İşleriniz Türkiye’nin en güçlü politikacısıyla bağlantılıysa nasıl offshore banka hesabı açarsınız?

Malta’da kurulu ve üzerine bir petrol tankeri kayıtlı olan Pal Shipping Trader One Ltd firmasının sahipleri 2013 yılında, Malta devletinin yabancı şirketlere verdiği vergi iadelerini toplamak istediğinde tam da bu sorunla karşılaştı.
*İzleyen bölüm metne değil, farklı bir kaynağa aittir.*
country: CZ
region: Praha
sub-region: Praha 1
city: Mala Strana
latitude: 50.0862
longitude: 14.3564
2013 Nisan ayında Pal Shipping yetkilileri, Malta hukuk firması olan ve “uluslararası müşterilere hizmet vermek üzere karmaşık şirket ağları” üzerinde uzman olduğunu beyan eden Credence Corporate Advisory Services (Credence Kurumsal Danışmanlık Hizmetleri) ile iletişime geçti.
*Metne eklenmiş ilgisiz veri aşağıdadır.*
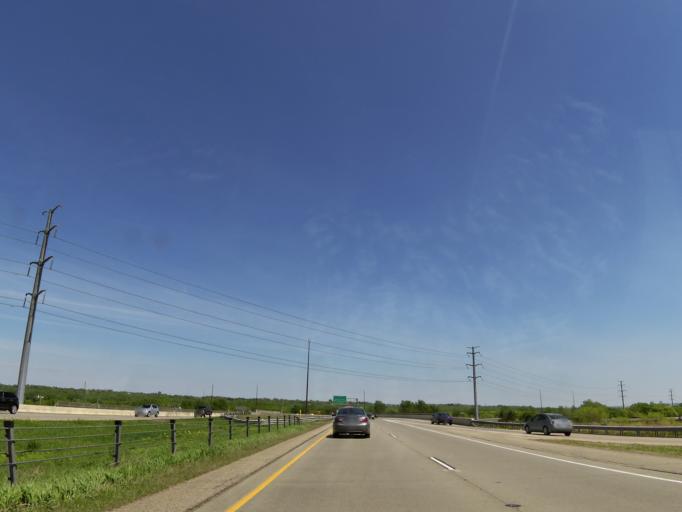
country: US
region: Minnesota
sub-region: Scott County
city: Prior Lake
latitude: 44.7866
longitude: -93.4115
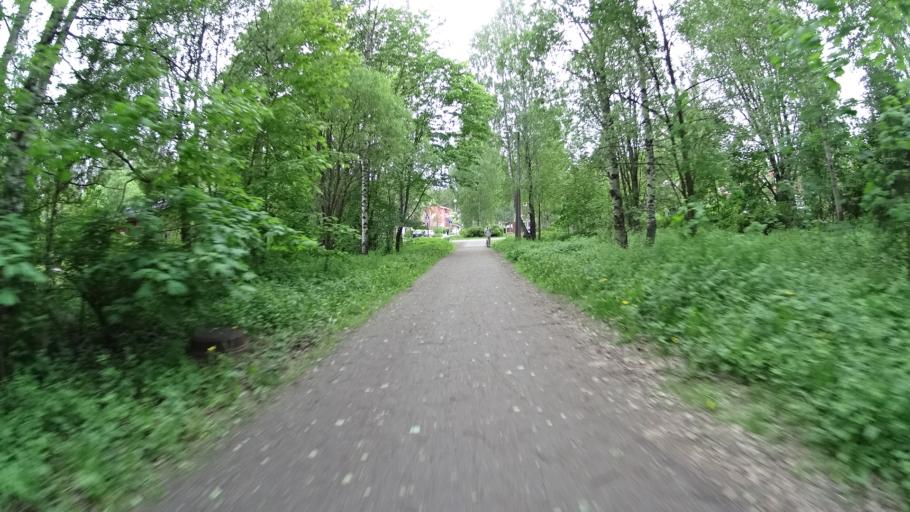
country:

Credence’te çalışan avukatlar müşterileri adına; IIG, National Bank of Greece (NBG) ve Bank of Valetta gibi Malta’nın bilinen bankalarına başvurdular.

Credence yetkilileri Pal Shipping’in Türk sahiplerinin pasaport fotokopilerini ve diğer bankalardan alınan referans kopyalarını gönderdiler. Ancak Malta’daki bankaların tümü aynı şeyi söyledi: daha çok bilgiye ihtiyacımız var.
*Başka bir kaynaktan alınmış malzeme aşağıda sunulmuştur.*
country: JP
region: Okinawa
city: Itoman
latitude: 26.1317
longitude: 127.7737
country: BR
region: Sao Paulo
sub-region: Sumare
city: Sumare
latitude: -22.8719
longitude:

European Investigative Collaborations (EIC) ve The Black Sea’nin Malta Files (Malta Dosyaları) projesinin parçası olarak elde ettiği e-postalardan anlaşıldığı üzere, Bank of Valetta’da çalışan Müşteri İlişkileri Uzmanı, Credence’e şöyle cevap verdi: “İletişim bilgisi verilmediği için, referansları kontrol etmek adına bize e-posta adreslerini de iletirseniz memnun oluruz.”

Öyle görünüyor ki Credence bu bilgileri bankaya vermedi.

Bundan bir kaç hafta sonra, başka bir Malta bankası NBG de hukuk firmasına aynı cevabı verdi:

“Mevzuatımıza göre şirkete banka hesabı açılması için müşteri incelenmesi (due diligence) yapılması gerekmektedir”. Aynı e-postada bankanın şube müdür yardımcısı, şirketin asıl sahiplerini, bilançolarını ve pay sahiplerini gösteren ilave belgeler istedi.

Kurallara göre bankaların hesap açacakları şirketlerin gerçek sahiplerini ve şirkete gelen paranın kaynağını bilmesi gerekiyor. Bu uluslararası geçerliliği olan ve “müşterini tanı” olarak da adlandırılabilecek kurala, saygı duyulan tüm bankalar, hukuk firmaları ve başka finans kurumları uymakla mükellef. Yönetmelik; uluslararası para aklama, terör finansmanı, organize suç finansmanı ve yolsuzluğun önüne geçmek için uygulamaya konuldu.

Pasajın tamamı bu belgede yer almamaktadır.